The production in camera and the answers to interrogatories will be furnished within 20 days from the date of this order.
AND IT IS SO ORDERED.
. There is a claim about the hiring of blacks, but it appears affirmative from the record at this point that this is the all-inclusive which is put into every Title VII action for obvious purposes.
. By order of December 8, 1975, plaintiff was directed to produce certain of these letters.
. Secrecy is always sacred to the present American bureaucracy.
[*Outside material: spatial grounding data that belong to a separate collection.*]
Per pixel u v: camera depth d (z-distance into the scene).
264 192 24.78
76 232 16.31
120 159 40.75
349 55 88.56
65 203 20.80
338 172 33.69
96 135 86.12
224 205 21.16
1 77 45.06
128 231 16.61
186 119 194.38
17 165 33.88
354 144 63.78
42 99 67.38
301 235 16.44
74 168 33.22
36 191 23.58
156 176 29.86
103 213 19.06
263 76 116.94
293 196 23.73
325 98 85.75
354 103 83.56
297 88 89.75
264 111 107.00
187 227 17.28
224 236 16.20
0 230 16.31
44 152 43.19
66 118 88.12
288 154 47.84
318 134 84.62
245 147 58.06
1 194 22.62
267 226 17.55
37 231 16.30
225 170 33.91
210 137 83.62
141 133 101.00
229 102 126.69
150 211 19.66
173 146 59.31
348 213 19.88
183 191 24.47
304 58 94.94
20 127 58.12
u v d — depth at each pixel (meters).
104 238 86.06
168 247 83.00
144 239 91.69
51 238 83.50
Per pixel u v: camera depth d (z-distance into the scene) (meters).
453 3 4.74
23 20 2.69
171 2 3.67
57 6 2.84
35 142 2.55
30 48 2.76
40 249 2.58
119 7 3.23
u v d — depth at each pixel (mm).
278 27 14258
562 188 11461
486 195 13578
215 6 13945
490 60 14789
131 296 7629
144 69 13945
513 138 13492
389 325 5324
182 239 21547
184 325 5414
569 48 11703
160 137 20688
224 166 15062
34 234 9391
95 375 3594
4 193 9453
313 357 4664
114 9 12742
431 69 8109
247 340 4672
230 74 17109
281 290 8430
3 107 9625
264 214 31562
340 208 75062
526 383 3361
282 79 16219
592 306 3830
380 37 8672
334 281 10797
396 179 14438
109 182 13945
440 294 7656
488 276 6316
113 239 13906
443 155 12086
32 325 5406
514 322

. Defendant contends that it is not a member of the “public” to which the statute prohibits disclosure of information relative to the Commission’s conciliation proceedings. The Commission in its brief or during the hearing has not challenged defendant’s claim in this regard. See generally, H. Kessler & Co. v. Equal Employment Opportunity Commission, 472 F.2d 1147 (5th Cir. 1973), cert. denied, 412 U.S. 939, 93 S.Ct. 2774, 37 L.Ed.2d 398 (1973).
. Congress has demonstrated in similar statutory provisions that it can appropriately incorporate an intention to prohibit a much broader scope of-disclosures than the two contained in Section 706(b). Compare, e. g., 76 Stat. 922 (1962), 13 U.S.C. § 9 (Supp.1975); 71 Stat. 595 (1957), 18 U.S.C. § 3500(a); and 36 Stat. 351 (1910), 45 U.S.C. § 41.
. In this case, at the trial level, attorneys for the defendants-intervenors, claimed they needed certain information from the Secretary of Labor. When it was not forthcoming upon the court’s order to produce, the court issued its Rule to Show Cause why the Secretary of Labor should not be held in contempt, just as any other litigant. The government petitioned for mandamus and the record shows that when counsel for the defendants appeared before the Fourth Circuit, they reversed their position and indicated to the Fourth Circuit that they did not need the information for which they had pressed before the trial court. As a result the humiliation of mandamus was vested upon the district judge, unaware of the change in position of counsel, who had insisted upon the need at the trial level.